Positive Part of Pointwise Product of Functions

Theorem

Let $X$ be a set.

Let $f, g : X \to \overline \R$ be extended real-valued functions.

Then:

$\map {\paren {f \cdot g}^+} x = \begin{cases}\map {f^+} x \map {g^+} x & \map f x \ge 0 \text { and } \map g x \ge 0 \\ \map {f^-} x \map {g^-} x & \map f x \le 0 \text { and } \map g x \le 0 \\ 0 & \text {otherwise}\end{cases}$

for each $x \in X$, where:

$f \cdot g$ is the pointwise product of $f$ and $g$

$\paren {f \cdot g}^+$ denotes the positive part

Proof

Let $x \in X$ be such that $\map f x \ge 0$ and $\map g x \ge 0$.

Then:

$\map {\paren {f \cdot g} } x = \map f x \map g x \ge 0$

From the definition of the positive part, we then have:

$\map {\paren {f \cdot g}^+} x = \map f x \map g x$

Now let $x \in X$ be such that $\map f x \le 0$ and $\map g x \le 0$.

Then, we have:

$\map {f^-} x = -\map f x$

and:

$\map {g^-} x = -\map g x$

from the definition of the negative part.

RECORD EXTRACTS →
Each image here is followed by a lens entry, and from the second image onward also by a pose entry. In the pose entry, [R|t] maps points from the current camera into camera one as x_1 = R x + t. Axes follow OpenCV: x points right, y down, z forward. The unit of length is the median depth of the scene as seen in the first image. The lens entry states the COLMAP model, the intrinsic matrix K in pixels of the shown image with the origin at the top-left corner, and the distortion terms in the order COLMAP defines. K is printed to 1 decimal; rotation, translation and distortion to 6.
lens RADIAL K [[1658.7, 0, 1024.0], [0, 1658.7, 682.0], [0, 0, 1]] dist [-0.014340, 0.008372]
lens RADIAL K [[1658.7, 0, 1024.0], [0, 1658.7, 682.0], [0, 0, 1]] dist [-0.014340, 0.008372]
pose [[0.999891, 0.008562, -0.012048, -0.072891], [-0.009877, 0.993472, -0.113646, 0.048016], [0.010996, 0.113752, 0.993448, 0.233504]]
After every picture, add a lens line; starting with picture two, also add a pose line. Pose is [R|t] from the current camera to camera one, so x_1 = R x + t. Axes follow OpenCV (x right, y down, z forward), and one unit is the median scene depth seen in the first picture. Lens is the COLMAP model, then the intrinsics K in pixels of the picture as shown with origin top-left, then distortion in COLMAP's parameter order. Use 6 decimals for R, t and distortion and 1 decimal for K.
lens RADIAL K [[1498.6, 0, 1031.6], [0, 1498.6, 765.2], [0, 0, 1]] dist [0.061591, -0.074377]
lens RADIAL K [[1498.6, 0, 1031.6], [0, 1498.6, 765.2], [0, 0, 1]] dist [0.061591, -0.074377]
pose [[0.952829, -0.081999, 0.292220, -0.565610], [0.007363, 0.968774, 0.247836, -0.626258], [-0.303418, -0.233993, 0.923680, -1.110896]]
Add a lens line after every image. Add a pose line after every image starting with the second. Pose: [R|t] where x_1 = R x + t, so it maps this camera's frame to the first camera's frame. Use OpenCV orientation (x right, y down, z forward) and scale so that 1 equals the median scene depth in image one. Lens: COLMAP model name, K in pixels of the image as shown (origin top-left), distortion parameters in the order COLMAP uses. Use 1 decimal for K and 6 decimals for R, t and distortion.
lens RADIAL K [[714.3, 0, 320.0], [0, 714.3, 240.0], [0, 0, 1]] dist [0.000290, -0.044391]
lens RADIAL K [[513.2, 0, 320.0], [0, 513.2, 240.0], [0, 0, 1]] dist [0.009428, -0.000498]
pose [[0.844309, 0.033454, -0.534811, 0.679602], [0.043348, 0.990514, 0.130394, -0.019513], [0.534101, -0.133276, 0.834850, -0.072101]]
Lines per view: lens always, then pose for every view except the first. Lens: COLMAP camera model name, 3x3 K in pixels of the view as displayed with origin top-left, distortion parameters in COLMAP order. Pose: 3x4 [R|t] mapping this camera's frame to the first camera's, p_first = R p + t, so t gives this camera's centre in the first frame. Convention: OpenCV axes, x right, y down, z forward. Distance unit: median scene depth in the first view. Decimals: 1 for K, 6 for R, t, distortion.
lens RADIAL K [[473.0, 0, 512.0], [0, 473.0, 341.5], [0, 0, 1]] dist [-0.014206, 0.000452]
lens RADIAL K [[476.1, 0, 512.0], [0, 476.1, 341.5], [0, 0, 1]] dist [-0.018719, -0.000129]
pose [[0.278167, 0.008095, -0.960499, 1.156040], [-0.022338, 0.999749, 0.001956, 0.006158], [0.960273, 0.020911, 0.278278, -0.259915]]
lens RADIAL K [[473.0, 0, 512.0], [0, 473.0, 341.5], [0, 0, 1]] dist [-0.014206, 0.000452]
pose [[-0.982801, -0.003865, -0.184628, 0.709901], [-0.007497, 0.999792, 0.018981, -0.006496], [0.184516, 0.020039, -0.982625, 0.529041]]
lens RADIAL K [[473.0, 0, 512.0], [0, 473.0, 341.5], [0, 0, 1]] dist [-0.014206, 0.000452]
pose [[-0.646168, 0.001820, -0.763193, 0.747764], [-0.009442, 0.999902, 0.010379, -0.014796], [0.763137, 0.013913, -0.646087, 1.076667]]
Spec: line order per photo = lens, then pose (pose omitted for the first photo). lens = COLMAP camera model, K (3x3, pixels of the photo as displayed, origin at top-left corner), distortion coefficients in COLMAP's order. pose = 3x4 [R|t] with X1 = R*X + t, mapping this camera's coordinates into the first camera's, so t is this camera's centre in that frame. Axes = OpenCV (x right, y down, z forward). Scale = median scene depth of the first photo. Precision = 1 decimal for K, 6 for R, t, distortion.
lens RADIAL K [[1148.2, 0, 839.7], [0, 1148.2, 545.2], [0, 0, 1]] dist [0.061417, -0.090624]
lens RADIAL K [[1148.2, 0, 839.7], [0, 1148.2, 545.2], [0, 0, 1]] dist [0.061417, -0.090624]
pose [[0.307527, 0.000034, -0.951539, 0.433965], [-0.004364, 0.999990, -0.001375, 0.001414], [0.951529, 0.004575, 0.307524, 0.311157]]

WORK ITEM →
From the text on the positive part of a pointwise product of functions, extract verbatim the passage running from "Let $x \in X$ be such that $\map f x \ge" up to and including "g x \le 0$.".

FINAL ANSWER →
Let $x \in X$ be such that $\map f x \ge 0$ and $\map g x \ge 0$.

Then:

$\map {\paren {f \cdot g} } x = \map f x \map g x \ge 0$

From the definition of the positive part, we then have:

$\map {\paren {f \cdot g}^+} x = \map f x \map g x$

Now let $x \in X$ be such that $\map f x \le 0$ and $\map g x \le 0$.